Both = measures of what would happen if you were to retrain a model many times on different training sets (*\*from same larger population*).
* Ex: degree-0 polynomial model will make a lot of mistakes for pretty much any training set (\*drawn from same population), which means that it has a high bias (*to the model*)
* However, any 2 randomly chosen training sets should give pretty similar models (since any 2 randomly chosen training sets should have pretty similar average values), so we say it has a low variance. 
* **High bias, low variance typically = underfitting**

On the other hand
* degree-9 polynomial model can fit a training set perfectly = very low bias 
* but very high variance (since any 2 training sets would likely give rise to very different models)
* **Low bias, high variance typically = overfitting.**

Thinking about model problems this way can help figure out what do when a model doesn’t work so well.

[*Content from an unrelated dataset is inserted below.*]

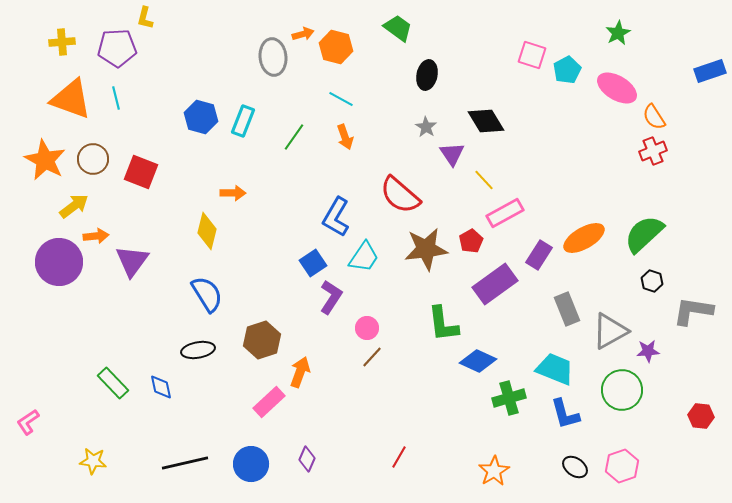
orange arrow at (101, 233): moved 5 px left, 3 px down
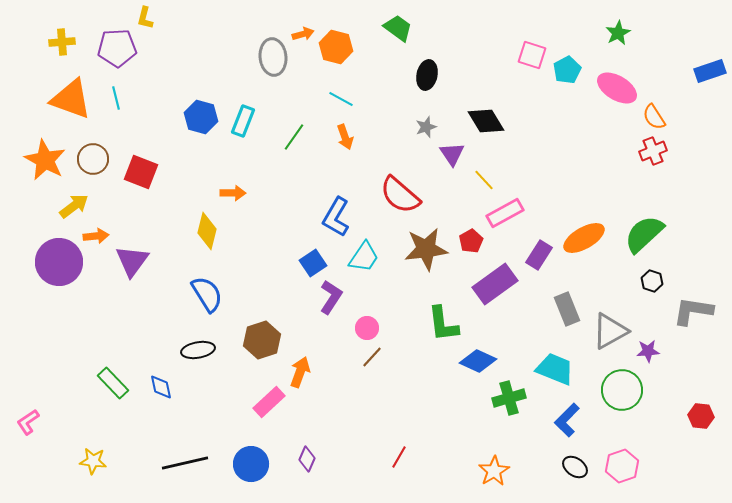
gray star at (426, 127): rotated 20 degrees clockwise
blue L-shape at (565, 414): moved 2 px right, 6 px down; rotated 60 degrees clockwise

If a model has **high bias** (performs poorly even on training data), 1 thing to try = **adding more features.** Going from the degree 0 model to the degree 1 model can  be a big improvement. 

If a model has **high variance**, can similarly **remove features**. But another solution = to **obtain more data** (if possible).
* Ex: Fit a degree 9 polynomial to different size samples. 
* Model fit based on 10 DP's  = all over the place, as we saw before. 
* If instead trained on 100 DP's == much less overfitting
* Model trained from 1K DP's looks very similar to a degree 1 model.

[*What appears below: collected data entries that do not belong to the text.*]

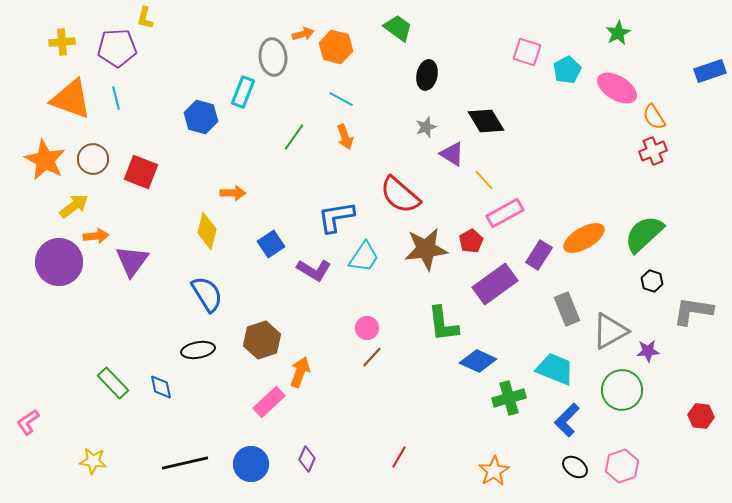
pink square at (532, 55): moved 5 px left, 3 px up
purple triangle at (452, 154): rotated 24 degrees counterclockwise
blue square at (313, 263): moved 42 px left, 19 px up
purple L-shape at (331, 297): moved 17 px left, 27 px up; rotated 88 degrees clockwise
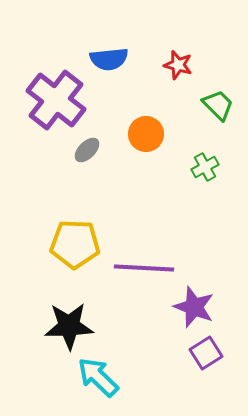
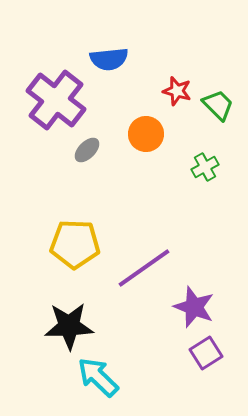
red star: moved 1 px left, 26 px down
purple line: rotated 38 degrees counterclockwise
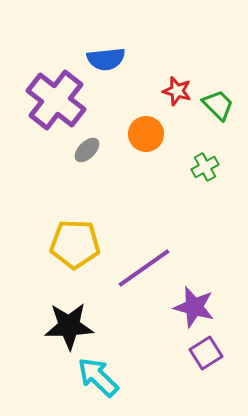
blue semicircle: moved 3 px left
purple star: rotated 6 degrees counterclockwise
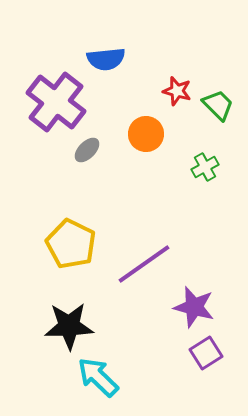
purple cross: moved 2 px down
yellow pentagon: moved 4 px left; rotated 24 degrees clockwise
purple line: moved 4 px up
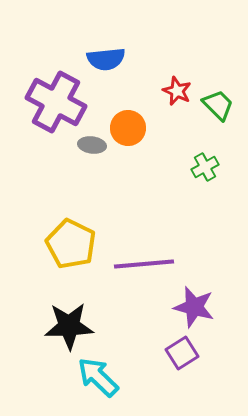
red star: rotated 8 degrees clockwise
purple cross: rotated 10 degrees counterclockwise
orange circle: moved 18 px left, 6 px up
gray ellipse: moved 5 px right, 5 px up; rotated 52 degrees clockwise
purple line: rotated 30 degrees clockwise
purple square: moved 24 px left
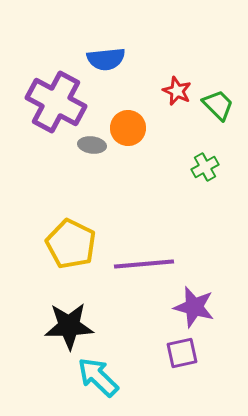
purple square: rotated 20 degrees clockwise
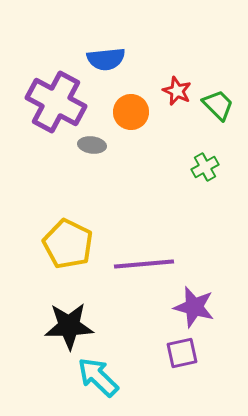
orange circle: moved 3 px right, 16 px up
yellow pentagon: moved 3 px left
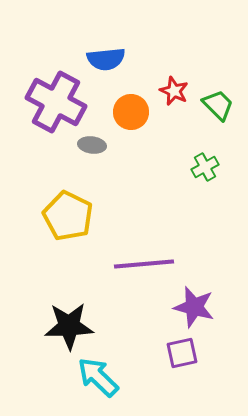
red star: moved 3 px left
yellow pentagon: moved 28 px up
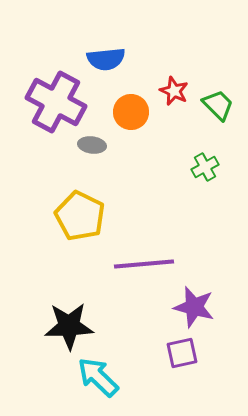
yellow pentagon: moved 12 px right
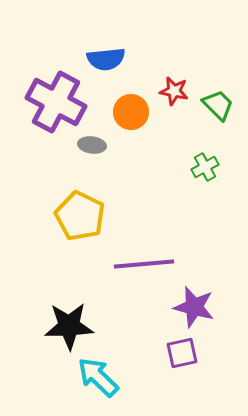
red star: rotated 12 degrees counterclockwise
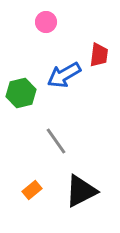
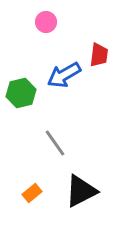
gray line: moved 1 px left, 2 px down
orange rectangle: moved 3 px down
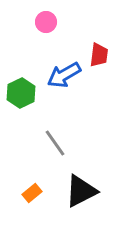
green hexagon: rotated 12 degrees counterclockwise
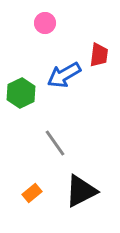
pink circle: moved 1 px left, 1 px down
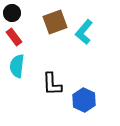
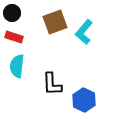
red rectangle: rotated 36 degrees counterclockwise
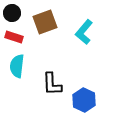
brown square: moved 10 px left
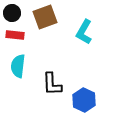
brown square: moved 5 px up
cyan L-shape: rotated 10 degrees counterclockwise
red rectangle: moved 1 px right, 2 px up; rotated 12 degrees counterclockwise
cyan semicircle: moved 1 px right
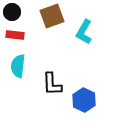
black circle: moved 1 px up
brown square: moved 7 px right, 1 px up
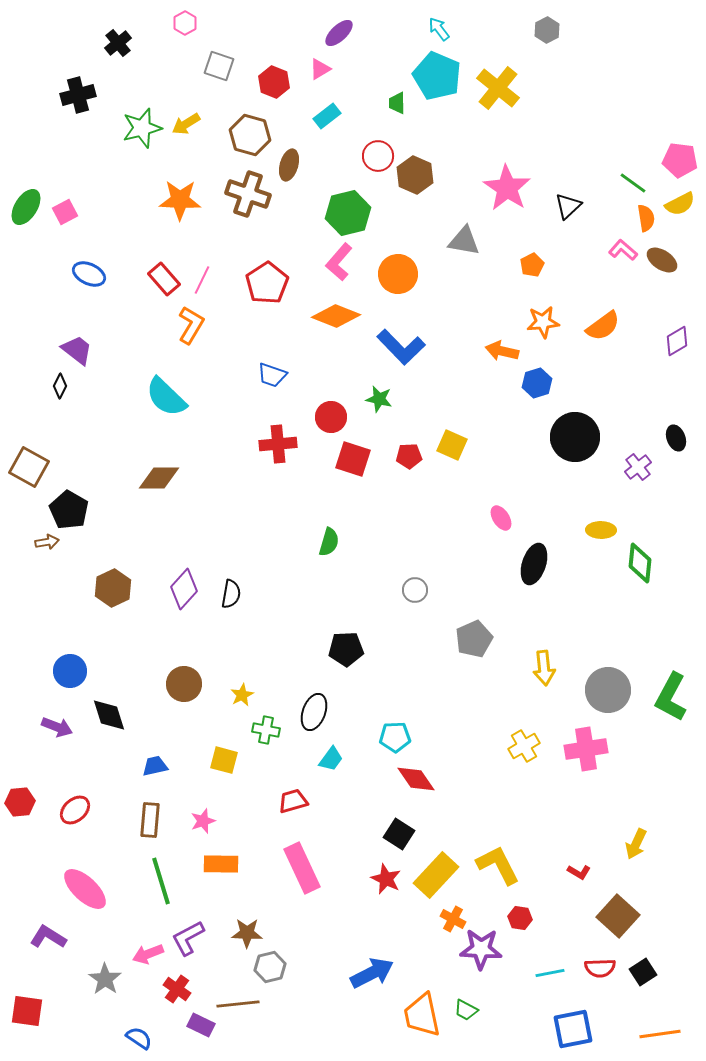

*Holding model complexity constant*, more data = harder it is to overfit. On the other hand, **more data won’t help with bias = if a model doesn’t use enough features to capture regularities in the data, throwing more data at it won’t help**

### Feature Extraction and Selection

As mentioned, when data doesn’t have enough features, model is likely to underfit + when data has too many features, it’s easy to overfit

**Features** = inputs provided to a model + in simplest case, are given to you. 
* ex: To predict salary based on years of experience, "years of experience" is the only feature you have.
* Although,might also consider adding years of experience squared, cubed, + so on if it helps build a better model

Things become more interesting as data becomes more complicated. Imagine trying to build a spam filter to predict junk or not. Most models won’t know what to do w/ a raw email (collection of text). You’ll have to **extract features**. 
* Does email contain the word “Viagra”? How many times does the letter d appear? What was the domain of the sender?
* The first = simply a yes/no, typically encoded as 1/0. 
* The second = a number.
* The third = a choice from a discrete set of options.

Pretty much always, we’ll extract features from data that fall into 1 of these 3 categories. What’s more, the *type* of features we have constrains the type of models we can use.

**Naive Bayes classifier** = suited to yes/no features, **Regression models** require numeric features (could include dummy variables = 0s/1s),
**decision trees** can deal w/ numeric *or* categorical data.

Can *create* features, or sometimes instead look for ways to *remove* features
* Ex: inputs might be vectors of several hundred #'s + depending on the situation, might be appropriate to distill these down to handful of important dimensions (Dimensionality Reduction) + use only those small # of features. 
* Or it might be appropriate to use a technique like **regularization**, that penalizes models the more features they use

*How do we choose features*? = combo of experience + domain expertise (receive lots of emails + probably sense the presence of certain words might be a good indicator of spamminess + # of `d`’s is likely not a good indicator of spamminess)

But in general you’ll have to try different things, which is part of the fun.